As one further test, Oak Ridge researchers inserted that enzyme-making gene into a different bacterium. It was a type of microbe that didn’t normally eat plastic. But once it was able to make the same enzyme as C. testosteroni, that microbe could eat PET, too.

The researchers shared these findings October 29 in Environmental Science and Technology.

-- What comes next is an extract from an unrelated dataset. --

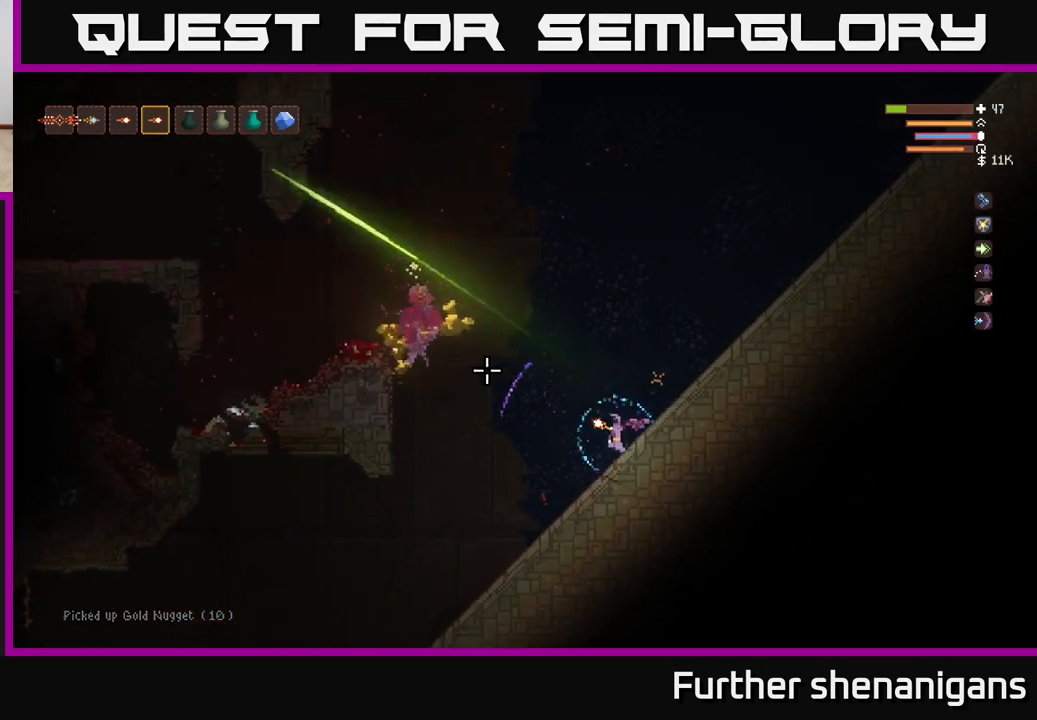
{"buttons": [], "left_stick": "left", "right_stick": "up-left", "events": []}
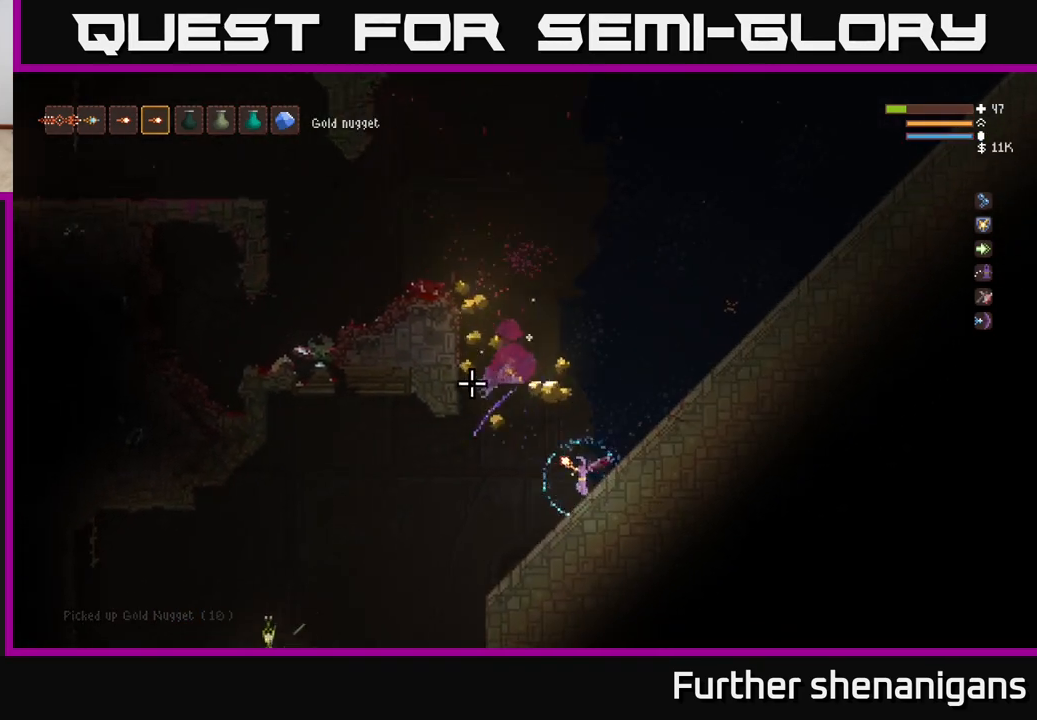
{"buttons": ["L2"], "left_stick": "right", "right_stick": "up-left", "events": [[383, "L2", "down"], [500, "left_stick", "right"]]}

One step forward, but still a ways to go

Ren Wei is skeptical about harnessing the microbes’ ability to clean up PET pollution. A biochemist, he works with plastic-degrading enzymes at the University of Greifswald in Germany.

The tiny organisms eat super tiny amounts of plastic. The rate at which they chow down on PET, Wei says, is far too slow to remove much of the vast amounts that enter the environment each year.

Jay Mellies sees things differently. The new finding excites this microbiologist at Reed College in Portland, Ore. He, too, works with plastic-degrading microbes.

“The plastic problem on our planet is enormous, and every good idea should be pursued,” he says. Even though scientists have known for decades about other microbes that degrade plastics, none do it fast enough. Learning about a common wastewater bacterium that can eat plastics in water is an idea worth pursuing. The challenge now, Mellies says, is finding a practical use for the new knowledge.  

Victor Gambarini agrees. A microbiologist at the University of Auckland in New Zealand, he works on plastic-degrading microbes as well. Finding this plastic-degrading enzyme is an important first step, he says. Now, teams will need to hunt for similar enzymes — perhaps in other microbes — that work faster. Or they might try to modify an enzyme in the lab to work better. This is something Aristilde’s team is already thinking about.

Wei points out that breaking down plastics with microbes should be considered an emergency technique and not a main solution. Let’s focus first on using less plastic, he says, and making it more reusable.